(Rendered images with source text)
BEGIN
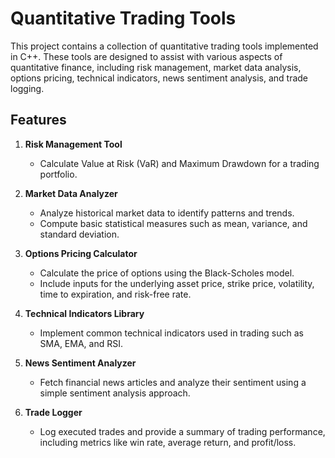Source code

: # Quantitative Trading Tools

This project contains a collection of quantitative trading tools implemented in C++. These tools are designed to assist with various aspects of quantitative finance, including risk management, market data analysis, options pricing, technical indicators, news sentiment analysis, and trade logging.

## Features

1. **Risk Management Tool**
   - Calculate Value at Risk (VaR) and Maximum Drawdown for a trading portfolio.

2. **Market Data Analyzer**
   - Analyze historical market data to identify patterns and trends.
   - Compute basic statistical measures such as mean, variance, and standard deviation.

3. **Options Pricing Calculator**
   - Calculate the price of options using the Black-Scholes model.
   - Include inputs for the underlying asset price, strike price, volatility, time to expiration, and risk-free rate.

4. **Technical Indicators Library**
   - Implement common technical indicators used in trading such as SMA, EMA, and RSI.

5. **News Sentiment Analyzer**
   - Fetch financial news articles and analyze their sentiment using a simple sentiment analysis approach.

6. **Trade Logger**
   - Log executed trades and provide a summary of trading performance, including metrics like win rate, average return, and profit/loss.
END
Update the listing above by replacing "Black-Scholes model" with "Black-Scholes formula" and keeping every other part the same. Leave the pictures out of your answer.

Source code

: # Quantitative Trading Tools

This project contains a collection of quantitative trading tools implemented in C++. These tools are designed to assist with various aspects of quantitative finance, including risk management, market data analysis, options pricing, technical indicators, news sentiment analysis, and trade logging.

## Features

1. **Risk Management Tool**
   - Calculate Value at Risk (VaR) and Maximum Drawdown for a trading portfolio.

2. **Market Data Analyzer**
   - Analyze historical market data to identify patterns and trends.
   - Compute basic statistical measures such as mean, variance, and standard deviation.

3. **Options Pricing Calculator**
   - Calculate the price of options using the Black-Scholes formula.
   - Include inputs for the underlying asset price, strike price, volatility, time to expiration, and risk-free rate.

4. **Technical Indicators Library**
   - Implement common technical indicators used in trading such as SMA, EMA, and RSI.

5. **News Sentiment Analyzer**
   - Fetch financial news articles and analyze their sentiment using a simple sentiment analysis approach.

6. **Trade Logger**
   - Log executed trades and provide a summary of trading performance, including metrics like win rate, average return, and profit/loss.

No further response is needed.